The petitioners said that their "Right to Education," "Freedom of Speech and
Expression," "Freedom to Carry on Business," and "Right to Information" were all
violated. The court ruled that online terrorism is a new type of terrorism that
can be used to spread misinformation and plot acts that undermine public order
and security. The "Right to Internet" was declared a "Fundamental Right" in this
case, but it, like other fundamental rights, is not absolute.
The blanket ban appeared to be ineffective because not all regions in the
contested area were "Dangerous zones" and so did not require such a ban. If a
restriction on a Fundamental Right is made without a rational connection between
the restriction and the goal of the restriction, the restriction becomes
arbitrary and violates Article 14 of the Constitution.
In the case of Sabu Mathew George v. Union of India
, the court upheld
that, "The right to be informed and the right to know and the feeling of
protection of expansive connectivity is guaranteed under the Constitution". The
role of internet to inform citizens was highlighted in Maneka Gandhi v. Union of
India , where Internet was accepted as a "limitless phenomenal to gather,
transmit and receive information". Therefore, in order to ensure right to
information of citizens which is guaranteed under Article 19(1)(a) of the
citizens, "Right to internet" of the citizens has to be protected.
In the case of PUCL v. Union of India
, it was determined that under
Article 19(1)(a) of the Constitution, every citizen has the right to freely
express his or her thoughts, opinions, and ideas in writing. This right includes
the right of an individual to criticise the government's policies on the
Internet, which has been questioned multiple times over the years.

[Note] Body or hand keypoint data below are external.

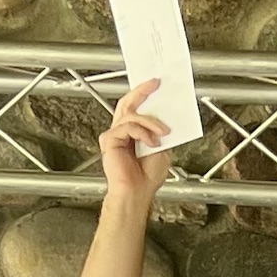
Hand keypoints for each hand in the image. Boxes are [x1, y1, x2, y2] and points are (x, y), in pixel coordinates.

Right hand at [98, 79, 173, 199]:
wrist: (137, 192)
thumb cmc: (147, 178)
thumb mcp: (162, 148)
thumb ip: (161, 131)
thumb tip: (167, 116)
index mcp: (134, 133)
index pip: (137, 108)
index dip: (145, 94)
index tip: (157, 85)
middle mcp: (123, 131)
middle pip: (128, 102)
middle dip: (142, 91)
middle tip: (154, 84)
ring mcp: (115, 135)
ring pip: (132, 114)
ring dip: (151, 123)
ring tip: (162, 134)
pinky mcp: (110, 139)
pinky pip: (128, 126)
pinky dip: (143, 133)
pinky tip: (151, 143)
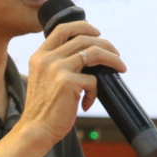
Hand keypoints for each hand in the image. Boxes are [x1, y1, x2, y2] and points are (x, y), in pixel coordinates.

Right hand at [18, 21, 124, 147]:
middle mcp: (47, 59)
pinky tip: (87, 103)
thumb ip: (58, 64)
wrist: (36, 129)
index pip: (63, 29)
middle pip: (84, 39)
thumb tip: (88, 55)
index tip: (97, 33)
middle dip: (106, 44)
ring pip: (94, 53)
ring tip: (120, 68)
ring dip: (112, 59)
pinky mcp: (67, 83)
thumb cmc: (43, 108)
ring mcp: (57, 69)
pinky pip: (94, 81)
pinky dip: (95, 92)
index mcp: (40, 56)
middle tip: (117, 55)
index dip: (83, 26)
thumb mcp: (44, 78)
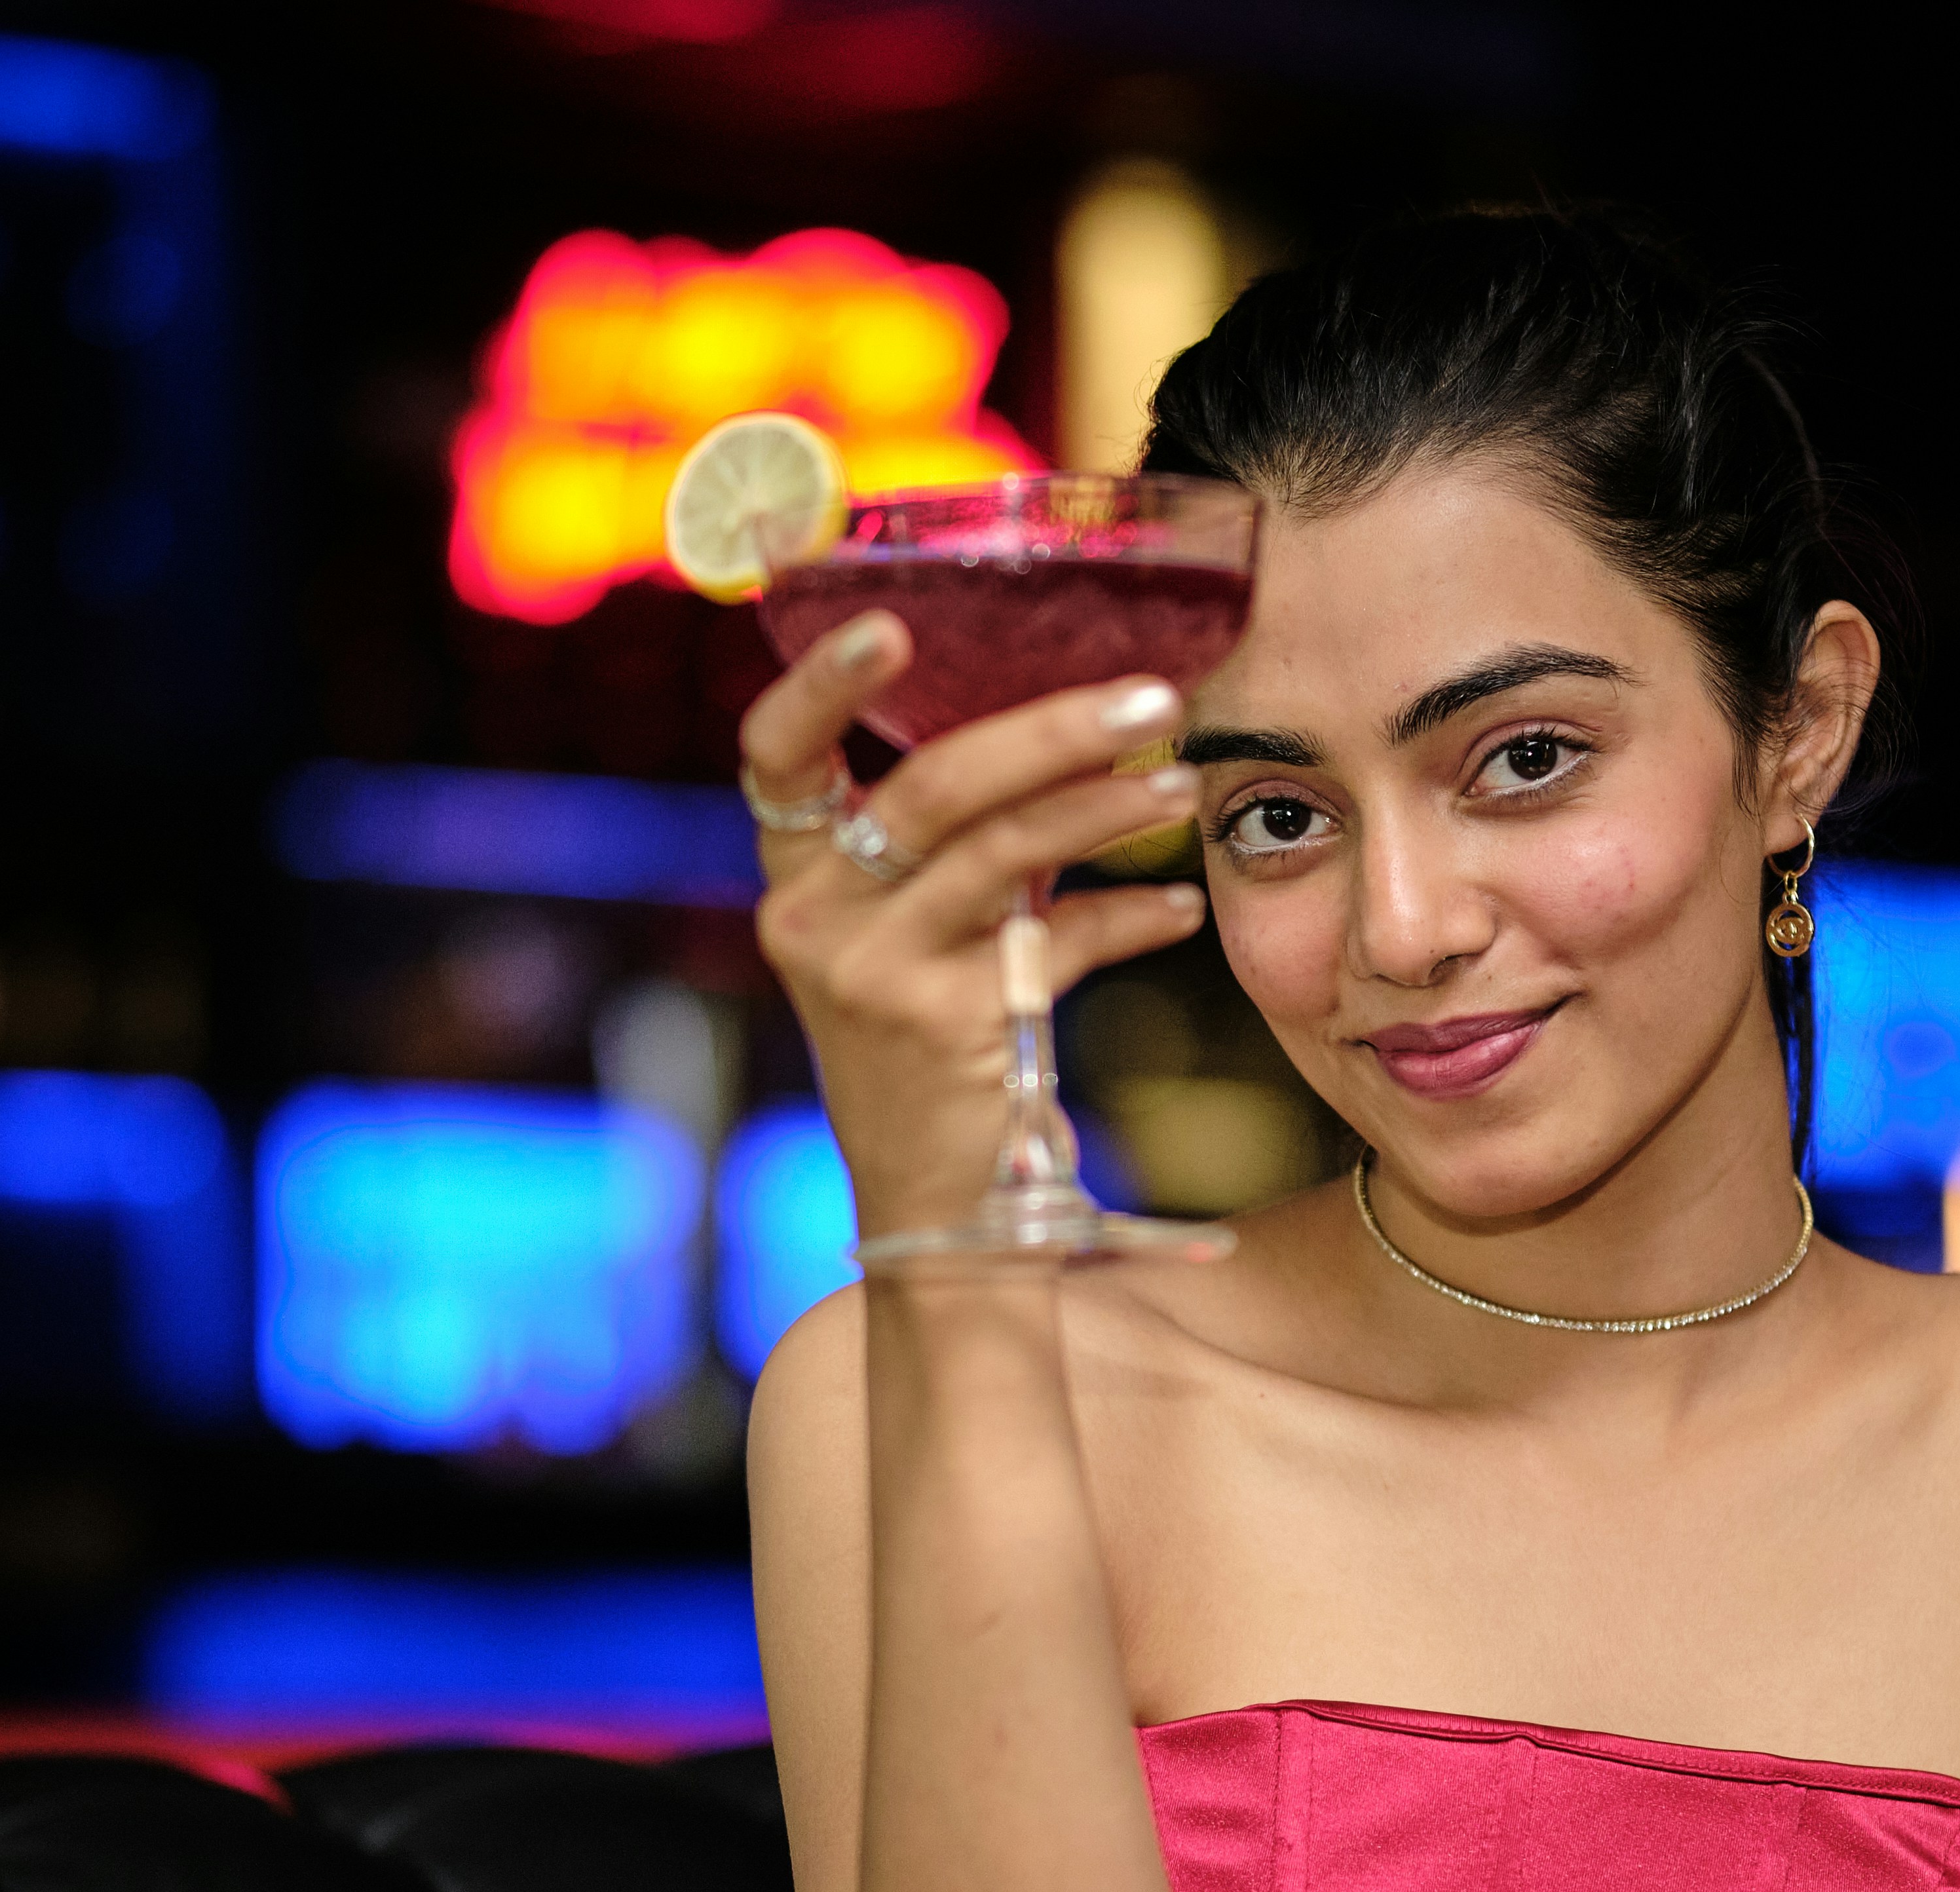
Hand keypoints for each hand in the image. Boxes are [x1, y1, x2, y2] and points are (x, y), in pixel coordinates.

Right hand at [743, 613, 1210, 1239]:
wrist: (942, 1205)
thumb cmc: (939, 1044)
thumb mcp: (922, 930)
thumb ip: (961, 838)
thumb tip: (1066, 718)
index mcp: (795, 878)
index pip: (776, 754)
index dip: (821, 680)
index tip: (892, 618)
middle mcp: (812, 920)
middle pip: (932, 786)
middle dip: (1052, 729)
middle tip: (1150, 696)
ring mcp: (871, 975)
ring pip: (1005, 853)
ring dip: (1108, 810)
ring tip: (1182, 779)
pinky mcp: (945, 1026)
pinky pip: (1058, 943)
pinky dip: (1129, 919)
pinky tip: (1181, 906)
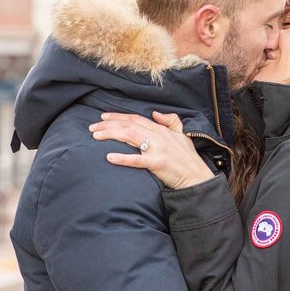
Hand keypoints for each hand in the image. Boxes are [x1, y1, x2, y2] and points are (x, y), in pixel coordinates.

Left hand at [88, 111, 215, 189]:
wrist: (197, 177)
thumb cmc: (188, 158)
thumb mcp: (182, 135)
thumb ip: (170, 121)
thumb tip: (155, 113)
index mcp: (161, 129)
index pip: (135, 119)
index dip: (118, 117)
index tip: (103, 117)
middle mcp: (158, 136)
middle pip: (128, 125)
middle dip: (108, 125)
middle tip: (92, 127)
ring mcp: (158, 149)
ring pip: (130, 137)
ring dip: (110, 135)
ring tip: (95, 136)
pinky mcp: (158, 164)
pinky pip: (137, 160)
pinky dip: (122, 158)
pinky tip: (109, 157)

As a result, the Internet can be viewed as a virtual facilitator of discussion
that allows people to exercise their "Right to Know" and make decisions in a
participatory democracy. People have recently turned to the internet to
highlight the flaws in their regime, and governments have responded by blocking
their access to the internet in order to hide their catastrophic miscalculations
and political gimmicks.
The Internet's multifaceted utility in modern times is obvious in Indian courts,
and it has influenced judicial decisions. The understanding of fundamental
rights must be widened to reflect changes as time passes and as
"Techno-commercialization" and "Techno-capitalism" emerge. The "Right to the
Internet" is not a new right, but rather an extension of existing fundamental
rights. The digital communication network is today regarded as a symbol of
discussion and communication, which is at the heart of democracy.
Public authorities, as defined in section 2(h) of the "Right to Information Act,
2005," have an obligation to make information available to the public. This
information is currently released on websites that are subsequently spread on
online media houses due to the presence of people online. These speeds up the
flow of information and guarantees that everyone has access to it.